▶ [Task]: Could you print every record below exactly as written?

(Items from a data source)
==========
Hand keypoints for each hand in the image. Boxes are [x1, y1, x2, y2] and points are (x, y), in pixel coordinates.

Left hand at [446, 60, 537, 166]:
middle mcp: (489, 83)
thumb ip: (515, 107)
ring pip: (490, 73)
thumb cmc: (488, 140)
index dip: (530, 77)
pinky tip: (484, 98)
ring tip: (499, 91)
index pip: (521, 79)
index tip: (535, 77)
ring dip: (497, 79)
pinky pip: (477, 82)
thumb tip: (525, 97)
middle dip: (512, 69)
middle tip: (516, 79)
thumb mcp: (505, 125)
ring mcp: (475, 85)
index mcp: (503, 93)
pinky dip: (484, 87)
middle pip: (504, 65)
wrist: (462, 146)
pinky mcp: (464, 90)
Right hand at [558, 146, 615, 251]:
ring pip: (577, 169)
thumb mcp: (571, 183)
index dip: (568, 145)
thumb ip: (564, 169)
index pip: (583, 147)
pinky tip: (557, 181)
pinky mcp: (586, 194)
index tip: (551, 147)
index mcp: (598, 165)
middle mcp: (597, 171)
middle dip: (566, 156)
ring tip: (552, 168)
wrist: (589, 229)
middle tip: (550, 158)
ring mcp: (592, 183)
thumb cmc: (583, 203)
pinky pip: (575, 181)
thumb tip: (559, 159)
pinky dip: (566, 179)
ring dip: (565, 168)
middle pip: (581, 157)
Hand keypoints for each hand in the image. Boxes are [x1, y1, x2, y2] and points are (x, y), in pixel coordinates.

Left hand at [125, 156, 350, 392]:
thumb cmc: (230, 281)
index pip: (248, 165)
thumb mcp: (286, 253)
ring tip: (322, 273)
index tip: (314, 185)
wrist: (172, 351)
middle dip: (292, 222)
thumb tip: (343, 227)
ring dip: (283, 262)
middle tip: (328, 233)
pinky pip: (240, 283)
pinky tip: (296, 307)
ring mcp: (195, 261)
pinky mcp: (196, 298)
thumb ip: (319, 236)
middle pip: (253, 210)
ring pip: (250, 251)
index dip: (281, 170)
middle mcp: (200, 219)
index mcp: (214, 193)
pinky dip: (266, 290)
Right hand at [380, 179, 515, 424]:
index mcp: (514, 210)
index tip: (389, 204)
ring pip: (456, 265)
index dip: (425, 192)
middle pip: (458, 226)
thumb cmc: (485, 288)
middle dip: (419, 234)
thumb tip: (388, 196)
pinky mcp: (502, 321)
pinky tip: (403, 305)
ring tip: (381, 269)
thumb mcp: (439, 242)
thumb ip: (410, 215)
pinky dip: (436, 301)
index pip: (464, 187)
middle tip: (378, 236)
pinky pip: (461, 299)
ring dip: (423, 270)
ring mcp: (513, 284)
==========
▶ [Written response]:
Hand keypoints for each hand in the image. Boxes are [x1, y1, x2, y2] and points are (x, y), in pixel coordinates.

Left hand at [446, 60, 537, 166]:
middle mcp: (489, 83)
thumb ip: (515, 107)
ring pip: (490, 73)
thumb cmc: (488, 140)
index dip: (530, 77)
pinky tip: (484, 98)
ring tip: (499, 91)
index pip: (521, 79)
index tip: (535, 77)
ring dip: (497, 79)
pinky pip: (477, 82)
thumb tip: (525, 97)
middle dip: (512, 69)
middle tip: (516, 79)
thumb mcp: (505, 125)
ring mcp: (475, 85)
index mcp: (503, 93)
pinky dip: (484, 87)
middle pip: (504, 65)
wrist: (462, 146)
pinky mcp: (464, 90)
Right hand at [558, 146, 615, 251]:
ring pip: (577, 169)
thumb mcp: (571, 183)
index dip: (568, 145)
thumb ip: (564, 169)
index pip: (583, 147)
pinky tip: (557, 181)
pinky mcp: (586, 194)
index tip: (551, 147)
index mcp: (598, 165)
middle mcp: (597, 171)
middle dip: (566, 156)
ring tip: (552, 168)
wrist: (589, 229)
middle tip: (550, 158)
ring mcp: (592, 183)
thumb cmc: (583, 203)
pinky pip: (575, 181)
thumb tip: (559, 159)
pinky dip: (566, 179)
ring dip: (565, 168)
middle pip: (581, 157)
Hand keypoints for each hand in the image. Boxes are [x1, y1, x2, y2] and points are (x, y), in pixel coordinates.

Left hand at [125, 156, 350, 392]:
thumb cmc: (230, 281)
index pip: (248, 165)
thumb mcp: (286, 253)
ring tip: (322, 273)
index tip: (314, 185)
wrist: (172, 351)
middle dip: (292, 222)
thumb tip: (343, 227)
ring dip: (283, 262)
middle tip: (328, 233)
pinky pip: (240, 283)
pinky tip: (296, 307)
ring mcp: (195, 261)
pinky mcp: (196, 298)
thumb ip: (319, 236)
middle pip: (253, 210)
ring pip: (250, 251)
index dip: (281, 170)
middle mcp: (200, 219)
index mcp: (214, 193)
pinky dip: (266, 290)
Right hand at [380, 179, 515, 424]:
index mcp: (514, 210)
index tip: (389, 204)
ring pip: (456, 265)
index dip: (425, 192)
middle pip: (458, 226)
thumb cmc: (485, 288)
middle dip: (419, 234)
thumb tip: (388, 196)
pinky mcp: (502, 321)
pinky tip: (403, 305)
ring tip: (381, 269)
thumb mcp: (439, 242)
thumb ip: (410, 215)
pinky dip: (436, 301)
index pip: (464, 187)
middle tip: (378, 236)
pinky pip: (461, 299)
ring dip: (423, 270)
ring mcp: (513, 284)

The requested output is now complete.